Ох-хо-хо. Ну, и словарный запас, у этого существа. Эллочка-людоедочка отдыхает. Что не фраза, то курды-мурды, или мурды-курды, иногда что-то шипящее слышаться, а всё остальное дополняется жестами.
— Ну, что ты хочешь?
— Курды-мурды, — повторила она, и снова показал на мангал.
— Ну, потух, и что? — и только сейчас я заметил, что вокруг что-то не так. А, понятно. Лёгкая водяная пыль, висела в воздухе, и барышни, кутаясь в отсыревшем тряпье, начали замерзать. Чего уж там, я и сам испытывал неприятные ощущения, от начинающей прилипать к телу, одежде.
Отмахнувшись от неё рукой, я слез с матраса, и первым делом занялся осмотром больного.
Тот, после вчерашнего врачевания, ещё не умер, но всё также находился без сознания. Ну, даст бог, выживет.
Я пощупал ему лоб. Жар спал, но не до конца. Насчёт бледности или румянца, определиться сложно, для этого его надо отмыть. Ну, это не срочно. Я достал вчерашний использованный шприц, и простерилизовав его всё в том же септике, что и вчера, вколол ему ещё одну ампулу антибиотика. Перевязку делать не стал, не так много времени прошло.
А теперь, гостей надо определить где ни будь под крышей, не оставлять же их под дождём. Можно поставить дачный шатёр, но на это нужно время, а его-то как раз нет.
— Ладно, барышни, собирайтесь. Сейчас я вас определю, в более нормальные условия, авось, там не отсыреете.

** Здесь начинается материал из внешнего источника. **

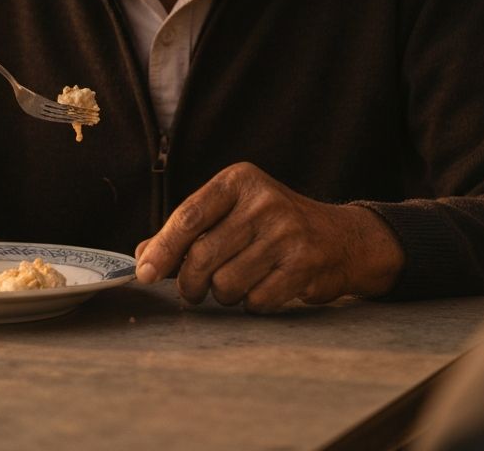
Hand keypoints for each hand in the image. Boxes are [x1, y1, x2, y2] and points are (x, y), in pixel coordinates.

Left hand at [134, 162, 403, 312]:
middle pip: (202, 256)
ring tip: (235, 282)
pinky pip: (256, 300)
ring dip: (223, 294)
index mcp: (238, 180)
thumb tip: (143, 257)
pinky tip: (263, 287)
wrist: (340, 238)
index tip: (145, 273)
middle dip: (189, 282)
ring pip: (225, 284)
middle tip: (192, 289)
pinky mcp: (304, 265)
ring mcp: (286, 232)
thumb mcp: (230, 212)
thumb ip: (188, 231)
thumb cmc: (271, 225)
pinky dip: (252, 303)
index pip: (188, 216)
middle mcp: (263, 201)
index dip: (162, 249)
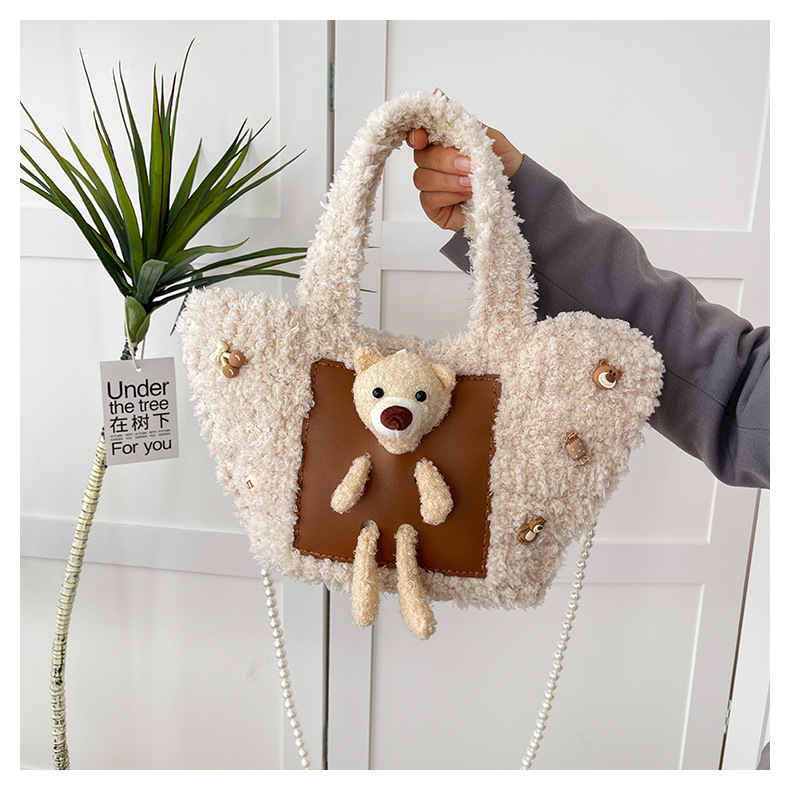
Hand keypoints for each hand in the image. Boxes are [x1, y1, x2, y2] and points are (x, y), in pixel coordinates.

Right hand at [407, 122, 521, 231]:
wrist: (516, 189)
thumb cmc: (500, 163)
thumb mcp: (486, 135)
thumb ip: (462, 120)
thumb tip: (440, 95)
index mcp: (441, 143)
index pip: (418, 135)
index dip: (415, 135)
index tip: (421, 137)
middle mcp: (433, 164)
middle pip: (421, 157)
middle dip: (445, 161)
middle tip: (469, 165)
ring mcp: (431, 185)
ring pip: (423, 178)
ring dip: (449, 180)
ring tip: (472, 183)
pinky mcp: (434, 206)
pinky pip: (429, 199)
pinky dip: (448, 196)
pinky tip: (465, 195)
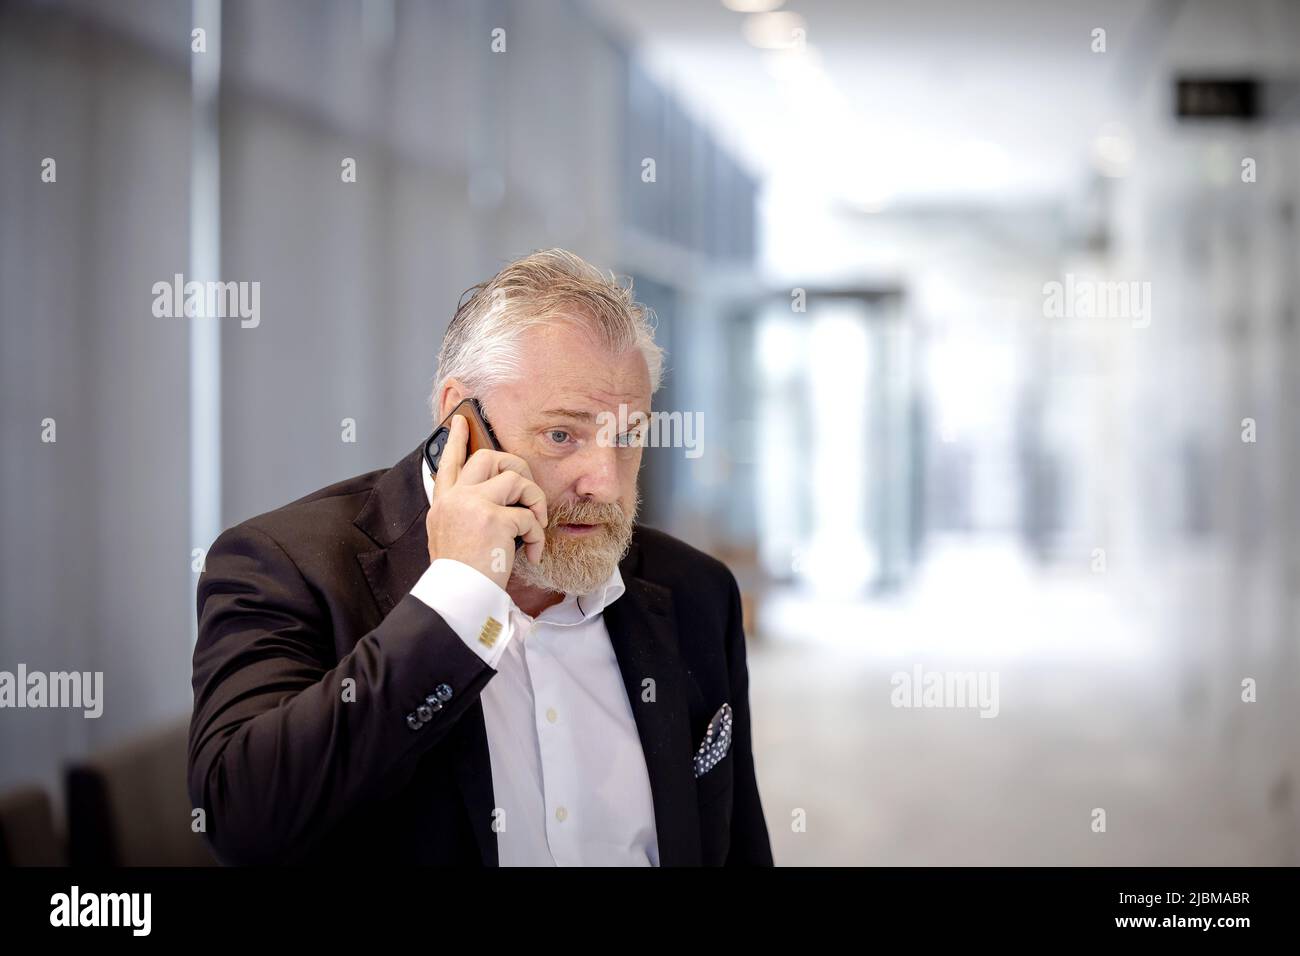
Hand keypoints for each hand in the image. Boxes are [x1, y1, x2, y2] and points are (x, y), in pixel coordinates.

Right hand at [424, 414, 547, 589]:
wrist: (456, 598)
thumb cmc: (459, 576)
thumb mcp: (449, 538)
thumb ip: (463, 514)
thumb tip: (495, 503)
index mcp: (444, 504)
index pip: (447, 463)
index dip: (455, 440)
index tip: (460, 421)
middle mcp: (455, 499)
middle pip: (488, 457)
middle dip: (515, 466)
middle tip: (527, 489)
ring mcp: (473, 505)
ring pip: (516, 479)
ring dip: (534, 501)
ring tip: (535, 526)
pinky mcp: (494, 519)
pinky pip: (529, 516)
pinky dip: (537, 535)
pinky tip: (532, 552)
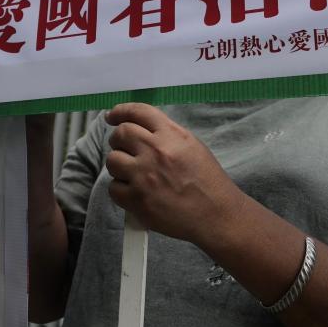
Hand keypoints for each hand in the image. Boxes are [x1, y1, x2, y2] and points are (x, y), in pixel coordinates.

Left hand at [105, 103, 244, 246]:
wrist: (215, 215)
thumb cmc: (207, 181)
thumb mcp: (192, 146)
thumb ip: (166, 134)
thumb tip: (140, 129)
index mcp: (171, 135)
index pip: (138, 112)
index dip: (121, 112)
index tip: (112, 116)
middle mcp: (155, 151)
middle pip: (120, 134)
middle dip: (118, 140)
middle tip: (124, 149)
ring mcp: (144, 176)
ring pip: (112, 160)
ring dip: (118, 165)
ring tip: (132, 173)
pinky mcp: (137, 199)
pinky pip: (113, 187)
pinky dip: (120, 190)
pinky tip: (134, 192)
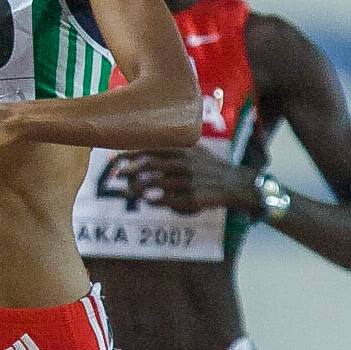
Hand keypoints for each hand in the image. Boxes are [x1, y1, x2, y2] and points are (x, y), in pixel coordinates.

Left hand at [108, 145, 252, 215]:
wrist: (235, 184)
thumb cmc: (209, 168)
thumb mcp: (194, 152)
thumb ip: (171, 151)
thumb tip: (142, 154)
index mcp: (183, 150)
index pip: (151, 149)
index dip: (131, 154)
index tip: (115, 160)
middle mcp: (184, 163)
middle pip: (150, 165)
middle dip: (130, 170)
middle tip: (116, 175)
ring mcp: (189, 181)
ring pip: (157, 183)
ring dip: (138, 188)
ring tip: (127, 192)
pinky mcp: (193, 198)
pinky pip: (169, 200)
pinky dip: (155, 200)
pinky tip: (146, 200)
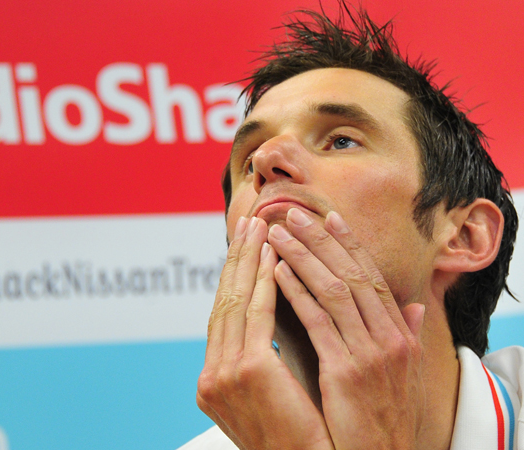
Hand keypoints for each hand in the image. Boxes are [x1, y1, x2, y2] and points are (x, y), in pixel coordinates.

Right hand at [196, 216, 333, 449]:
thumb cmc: (306, 437)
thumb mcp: (280, 392)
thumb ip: (274, 354)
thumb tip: (282, 320)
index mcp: (217, 380)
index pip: (224, 319)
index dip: (236, 280)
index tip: (249, 248)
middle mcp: (211, 376)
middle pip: (223, 303)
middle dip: (237, 261)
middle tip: (249, 224)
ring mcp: (223, 374)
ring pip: (236, 301)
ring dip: (250, 262)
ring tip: (261, 229)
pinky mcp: (247, 371)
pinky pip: (257, 315)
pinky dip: (265, 283)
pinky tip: (274, 258)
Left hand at [268, 208, 425, 449]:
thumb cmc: (385, 418)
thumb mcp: (404, 374)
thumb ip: (405, 335)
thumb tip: (411, 305)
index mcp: (400, 335)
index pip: (373, 276)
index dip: (351, 245)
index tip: (331, 217)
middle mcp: (390, 338)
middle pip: (353, 274)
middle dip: (321, 240)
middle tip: (294, 214)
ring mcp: (370, 354)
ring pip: (334, 289)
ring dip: (303, 257)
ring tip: (278, 234)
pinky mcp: (345, 371)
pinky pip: (317, 321)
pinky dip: (297, 292)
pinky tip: (277, 272)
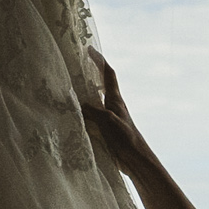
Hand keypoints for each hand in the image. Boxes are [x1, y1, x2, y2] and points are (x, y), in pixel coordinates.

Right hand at [79, 47, 154, 178]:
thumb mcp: (107, 121)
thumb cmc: (125, 138)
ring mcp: (110, 117)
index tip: (90, 50)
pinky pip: (93, 114)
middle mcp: (113, 105)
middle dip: (93, 73)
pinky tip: (75, 114)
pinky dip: (84, 110)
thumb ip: (93, 110)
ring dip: (87, 91)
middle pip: (103, 84)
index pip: (108, 74)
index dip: (100, 61)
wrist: (135, 158)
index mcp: (115, 99)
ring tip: (72, 87)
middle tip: (79, 65)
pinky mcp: (107, 129)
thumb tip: (79, 104)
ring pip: (97, 99)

Пришлось размещать их в бане, хорошо, что предбанник большой, его планировали как комнату отдыха, но не доделали. То что пришлось размешать гостей в бане, с одной стороны не очень хорошо. Пускать в светоч чистоты, грязных дикарей, натуральный моветон. С другой, пускай привыкают. Скоро они познакомятся с ней, с другой, ещё неведомой им стороны, и боюсь, она им не очень понравится.
Разместив раненного на лавке в предбаннике, а дам, там же но на куче тряпья, я стал собираться, прогуляться к реке. Кушать-то хочется, а там ещё и ведро застряло.
Пока я одевался, из бани выползла вторая (Тьфу, ты!), и стала крутиться возле меня, норовя пощупать всю мою амуницию. От барышни так и веяло любопытством.
Вера, Надежда, Любовь. Это первые имена, что пришли мне в голову, когда я собрался прекратить бардак с номерами, и дать аборигенам нормальные имена.
Закинув за спину щит, я подошёл ко второй, и ткнул себя в грудь.